● **TASK DETAILS**: Copy word for word the stretch of the SAS forum post below from "RasmusT45 · Posted" through "of a child.".
Top of PAGE TEXT
Solved: Setting weekly variables in relation to the birth of a child

RasmusT45 · Posted 03-12-2021 06:26 AM

Hi guys

I have the following register-based dataset. It offers information about parents employment history (e.g. y_1452 is week 52 in 2014, etc.) What I need to do is to set this employment data in relation to the birth of a child.

pnr	week of child-birth (for children born in 2015)	y_1452	y_1501	y_1502	y_1503	y_1504
X	1
Y	2

So for example when a child is born in the first week of 2015 week_0 must be equal to y_1501 and week_1 must be equal to y_1502 and so on and soforth. This means that the data-set above have to look something like this:

pnr	birth	week_prior to birth	week_0	week_1	week_2	week_3	week_4
X	1	value of y_1452	value of y_1501	value of y_1502	value of y_1503	value of y_1504	value of y_1505
Y	2	value of y_1501	value of y_1502	value of y_1503	value of y_1504	value of y_1505	value of y_1506

I am rather new to SAS so what i have tried so far is to use the rename-function, so for example for children born in the first week of 2015 i have written the following code:

data want;
set have;
if week=1;
rename y_1452-y_1401 = week__1 - week__52;
rename y_1501-y_1553 = week_0 - week_52;
rename y_1601-1651 = week_53-week_103;
run;

where_ is after birth and __ is before birth. Maybe a bad naming convention btw.
Bottom of PAGE TEXT
Top of PROVIDED RECORDS
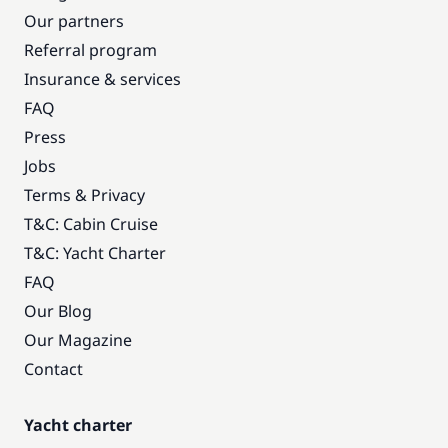
Our partners
Referral program
Insurance & services
FAQ
Press
Jobs
Terms & Privacy
T&C: Cabin Cruise
T&C: Yacht Charter
FAQ
Our Blog
Our Magazine
Contact
Yacht charter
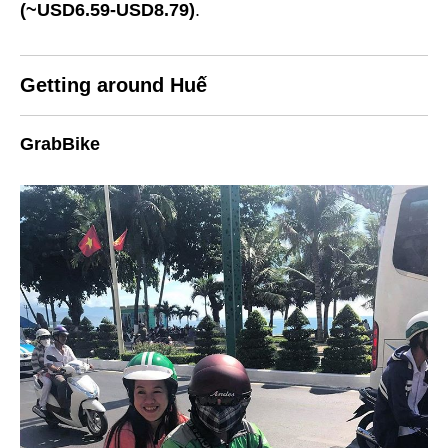
(~USD6.59-USD8.79)
.
Getting around Huế
GrabBike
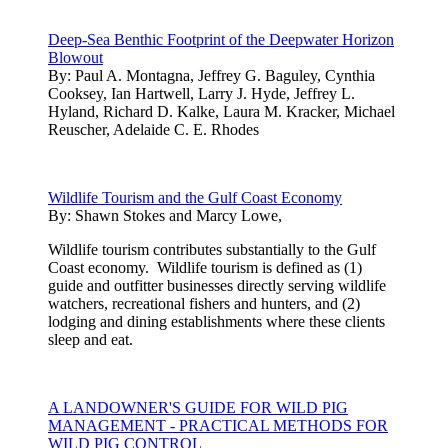
Deep-Sea Benthic Footprint of the Deepwater Horizon
Blowout
By:
Paul A. Montagna, Jeffrey G. Baguley, Cynthia
Cooksey, Ian Hartwell, Larry J. Hyde, Jeffrey L.
Hyland, Richard D. Kalke, Laura M. Kracker, Michael
Reuscher, Adelaide C. E. Rhodes
Wildlife Tourism and the Gulf Coast Economy
By:
Shawn Stokes and Marcy Lowe,
Wildlife tourism contributes substantially to the Gulf
Coast economy. Wildlife tourism is defined as (1)
guide and outfitter businesses directly serving wildlife
watchers, recreational fishers and hunters, and (2)
lodging and dining establishments where these clients
sleep and eat.
A LANDOWNER'S GUIDE FOR WILD PIG
MANAGEMENT - PRACTICAL METHODS FOR
WILD PIG CONTROL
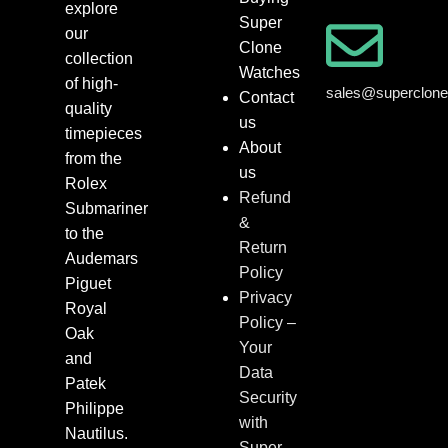
explore
Super
our
Clone
collection
Watches
of high-
sales@superclon
Contact
quality
us
timepieces
About
from the
us
Rolex
Refund
Submariner
&
to the
Return
Audemars
Policy
Piguet
Privacy
Royal
Policy –
Oak
Your
and
Data
Patek
Security
Philippe
with
Nautilus.
Super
Bottom of PROVIDED RECORDS
● **EXERCISE OUTPUT**:
RasmusT45 · Posted 03-12-2021 06:26 AM

Hi guys

I have the following register-based dataset. It offers information about parents employment history (e.g. y_1452 is week 52 in 2014, etc.) What I need to do is to set this employment data in relation to the birth of a child.